Son fils ayant déclaré forfait, David convainc Tréplev, prostitué russe de la chambre mitoyenne, d'être le témoin de son dernier souffle. Une nuit mouvementée attend le trio disparate, avec les retournements d'une situation vitrant à l'absurde, rien ne se passant comme prévu.
 
Pour La vanité, comédie noire audacieuse en forme de méditation ironique sur la vie et la mort, Lionel Baier s'inspire d'une histoire vraie et d'un reportage télévisé sur le suicide assisté. "Je suis allé voir des accompagnatrices et des médecins pour connaître les procédures.

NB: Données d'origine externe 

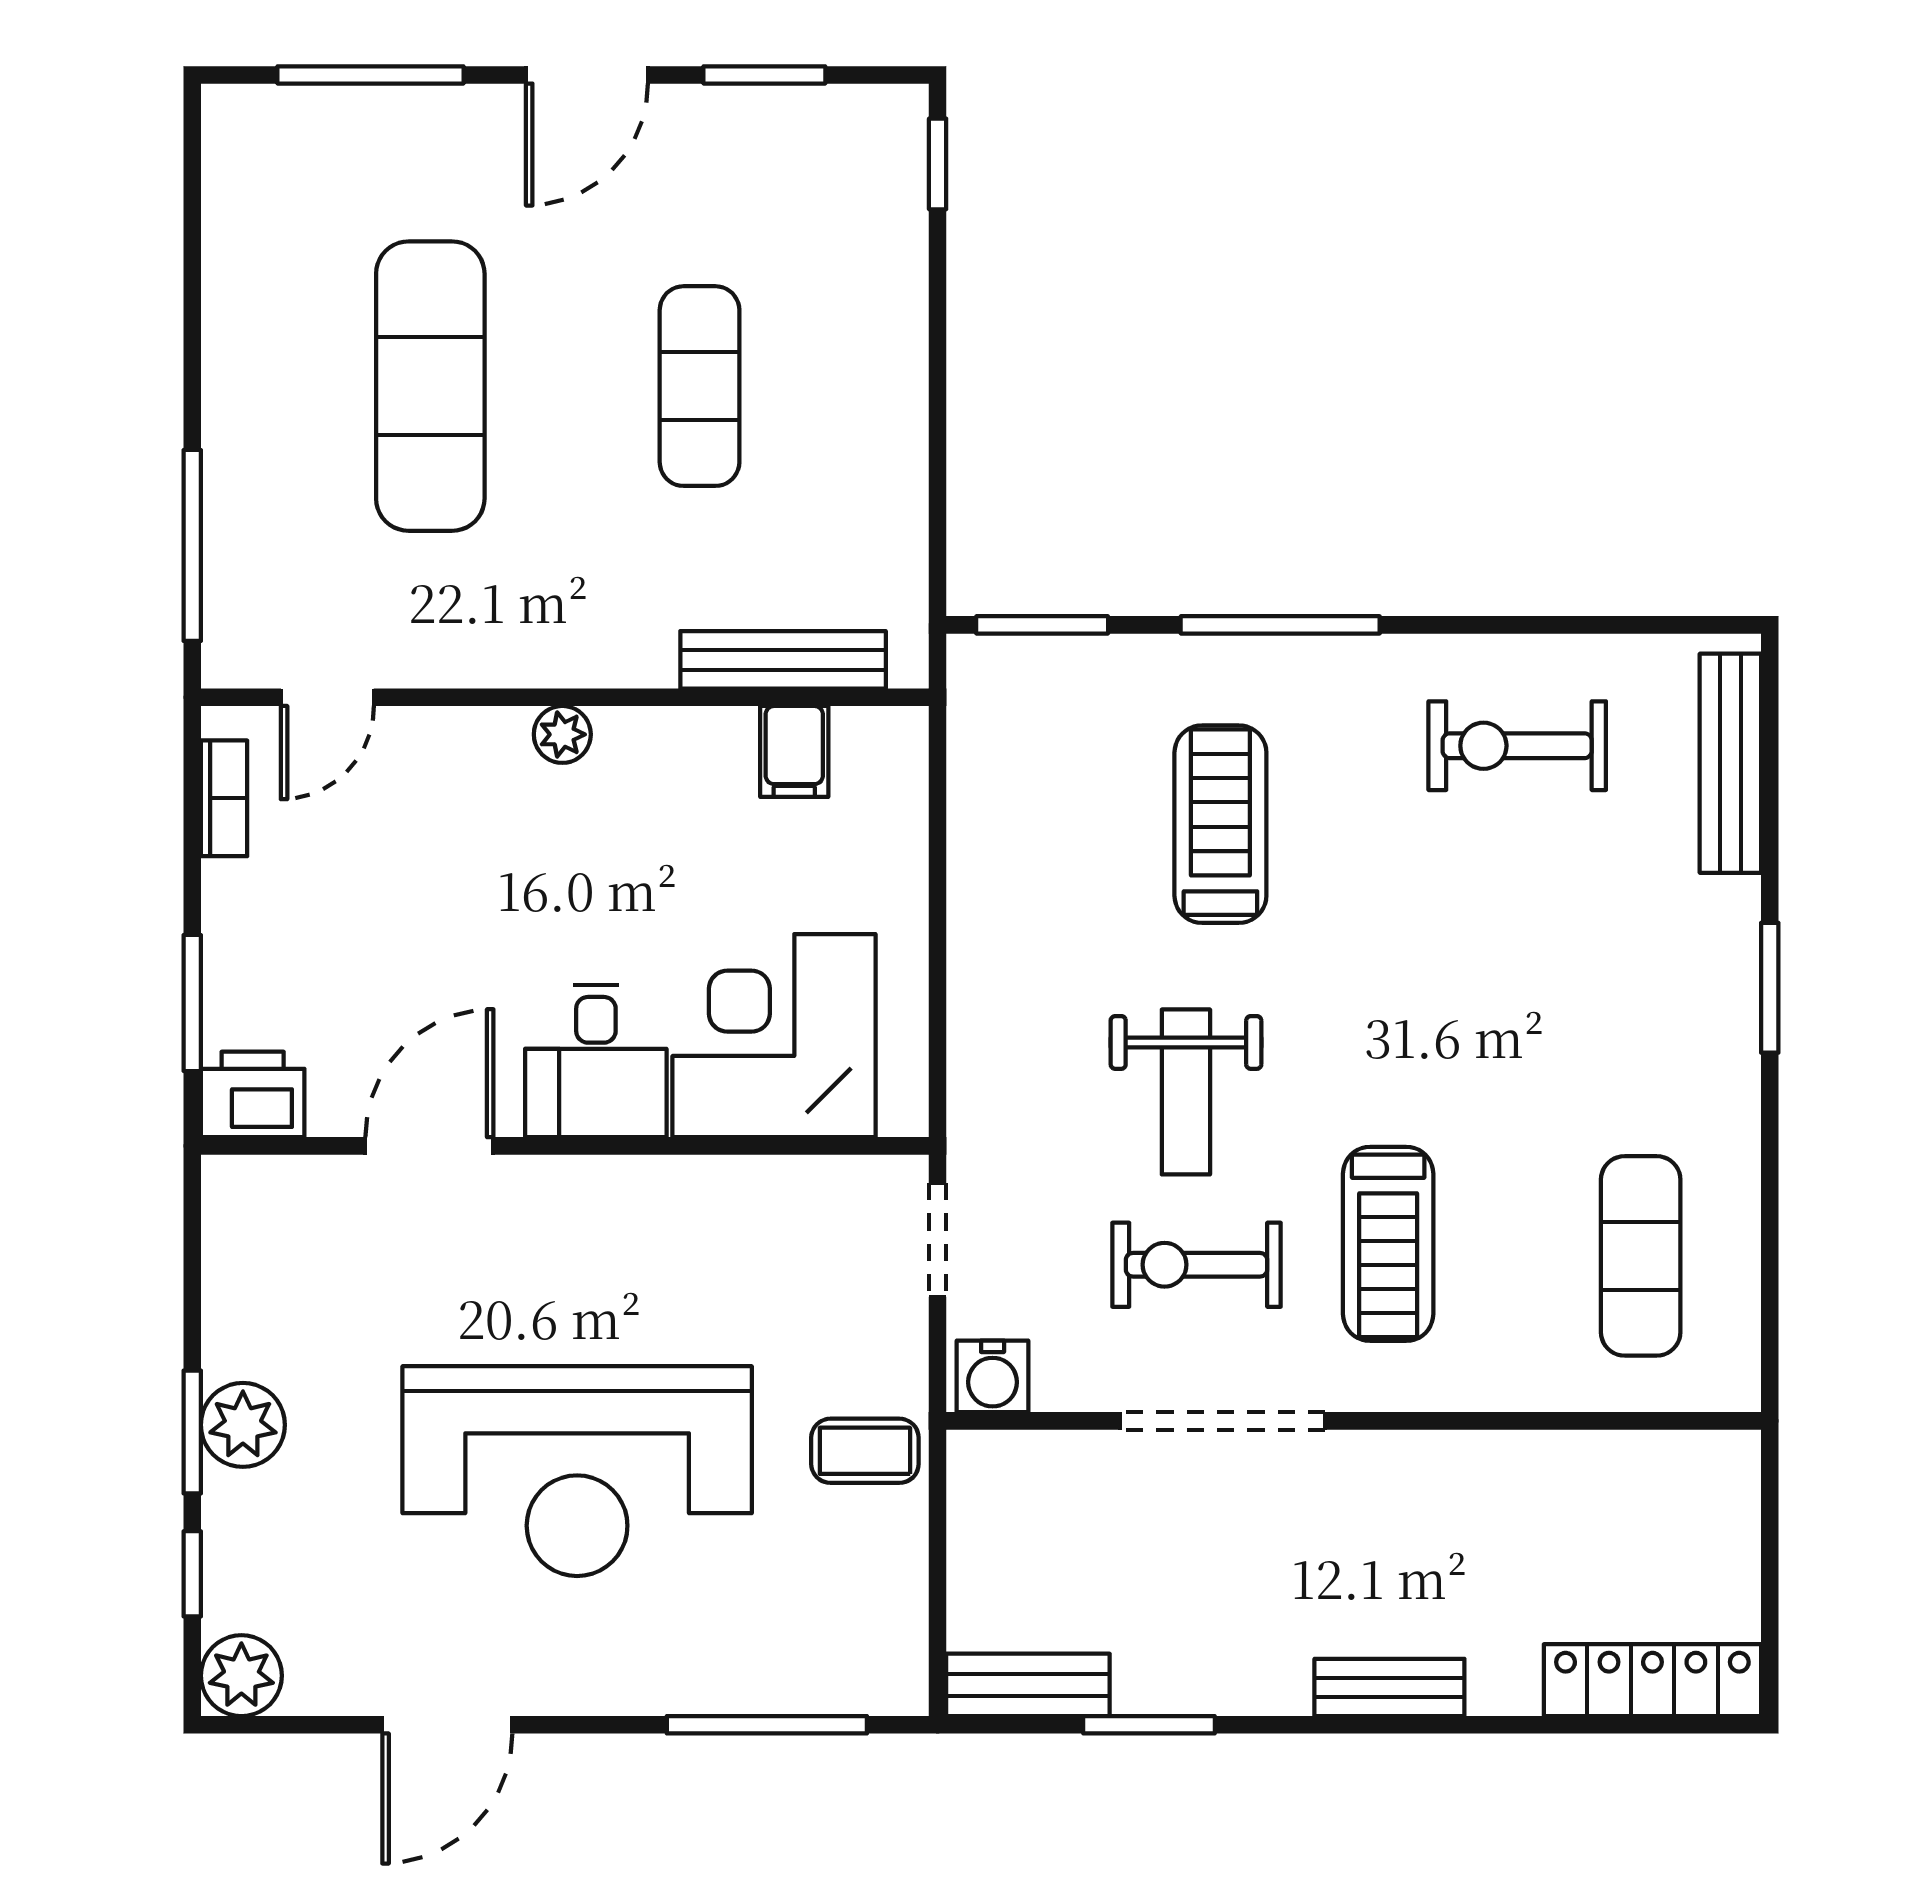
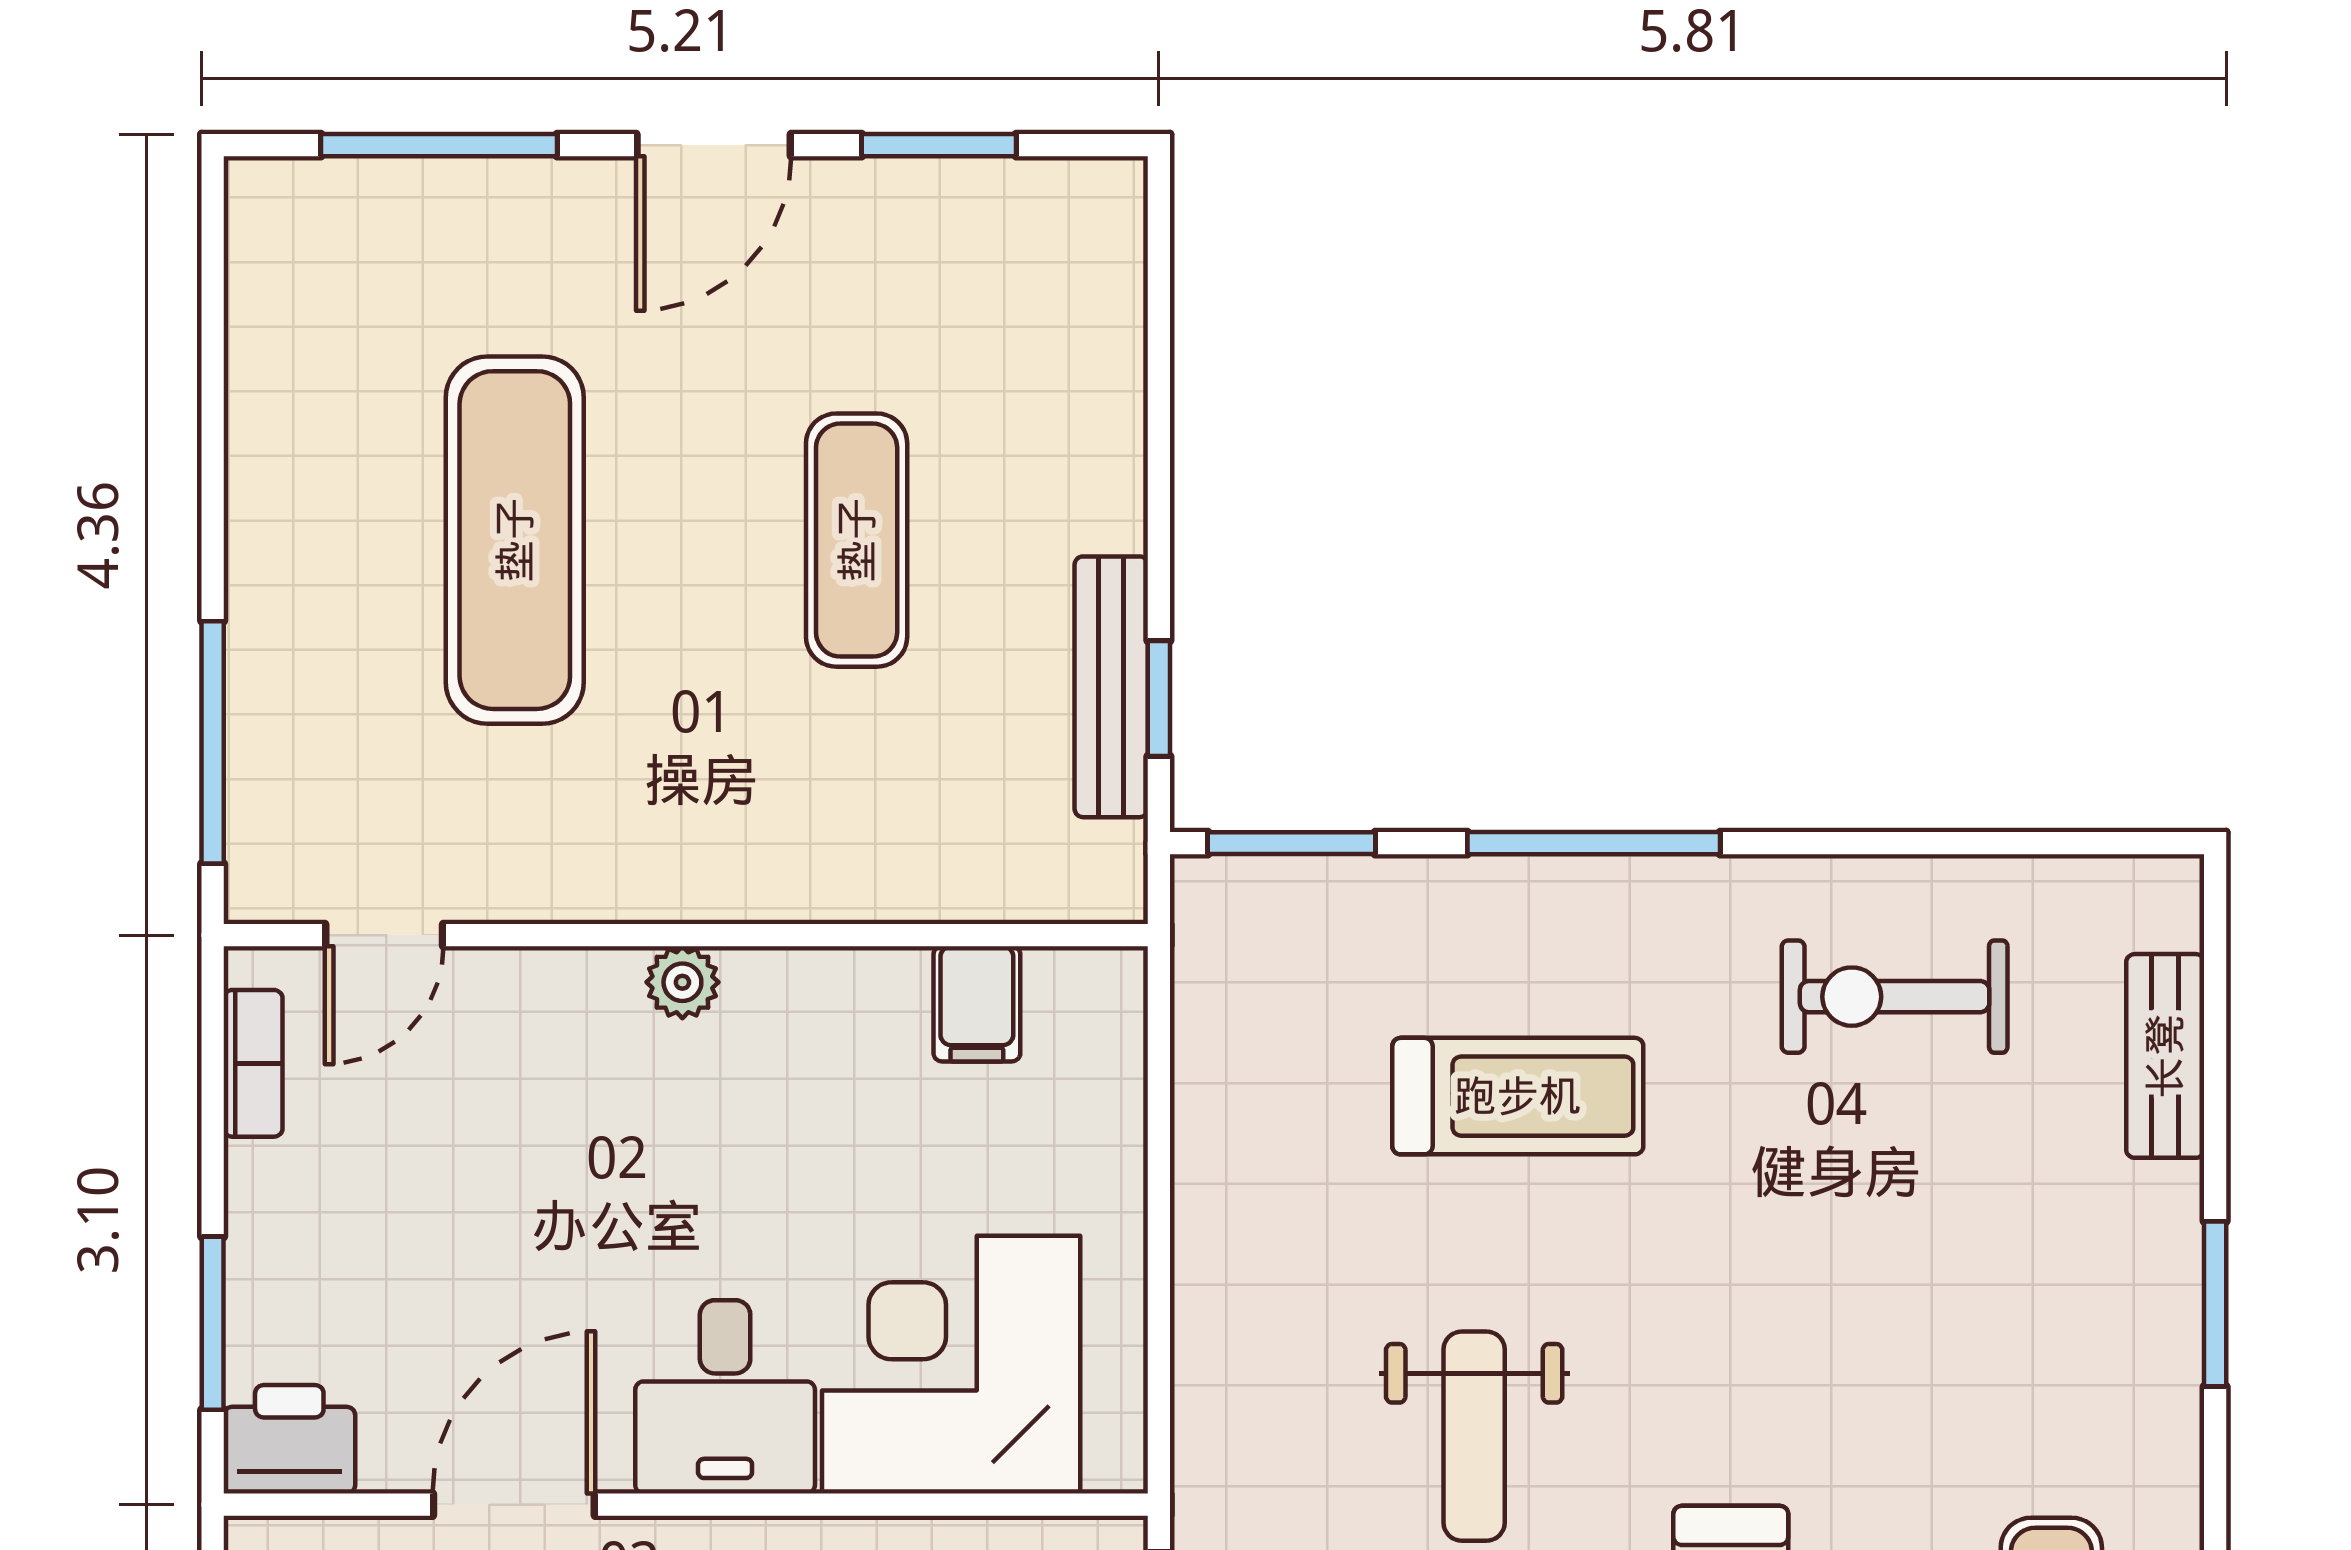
window: (938, 164) -> (1159, 698), moved
bench: (783, 660) -> (1111, 687), moved, turned 90
bench: (1730, 763) -> (2165, 1056), width x0.73
treadmill: (1220, 824) -> (1518, 1096), turned 90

A cet égard tout est juste, même si ensuite, je me suis autorisé quelques libertés", remarque Lionel Baer.

Mais l'idée était justement de faire un pas de côté, la thématique ayant été bien traitée par Fernand Melgar ou Stéphane Brizé. "Ici, l'euthanasie est prétexte à la recomposition d'un groupe à travers le destin d'un homme qui, croyant ne plus avoir de curiosité, découvre finalement qu'il lui reste de la curiosité du goût pour les autres".
 
"N’est drôle que ce qui est grave"

Au mur de la chambre du motel, reconstitution fidèle d'un bâtiment existant, est accrochée une reproduction des Ambassadeurs d'Holbein le Jeune, symbolique des "Vanités", ces œuvres d'art nous rappelant que nous sommes mortels. Mais le terme, qui donne son titre au film, recouvre aussi la vacuité, la prétention. Pour Lionel Baier, il y a une sorte de vanité à vouloir tout contrôler. "En même temps, je refuse d'être moralisant". 
 
Sans prendre une position claire sur le problème du suicide assisté, mais forçant le spectateur à se poser plein de questions, le réaiisateur joue ainsi sa petite musique, abordant un sujet tragique et complexe d'une façon légère, comique, ironique, un rien cynique. "C'est normal. N'est drôle que ce qui est grave, comme le prouvent les grandes comédies. L'humour est une soupape de sécurité et en l'occurrence me permet cette réflexion décalée sur la mort. Il faut la désirer très fort pour aimer la vie, pour qu’elle ait du relief".
 
Le personnage principal de ce huis-clos à la mise en scène impeccable, tourné en studio principalement par goût de l'artifice, c'est Patrick Lapp. Un comédien plus habitué des scènes et de la radio romandes que du grand écran. Lionel Baier lui a fait du sur mesure en lui laissant enfiler le costume d'un être suffisant, égoïste, désabusé.

«J'ai pris beaucoup de plaisir à tourner Les Grandes Ondes avec lui et j'ai eu envie de le retrouver. Le film a été écrit pour lui». Lapp donne la réplique à la grande Carmen Maura (photo), tout d’abord hésitante à accepter le rôle, mais très vite incapable de résister au charme de Lionel Baier, ainsi qu’à Ivan Georgiev. Excellents, tous les trois se révèlent aussi justes que naturels.

Film à l'affiche dans les salles de Suisse romande dès mercredi 30 septembre.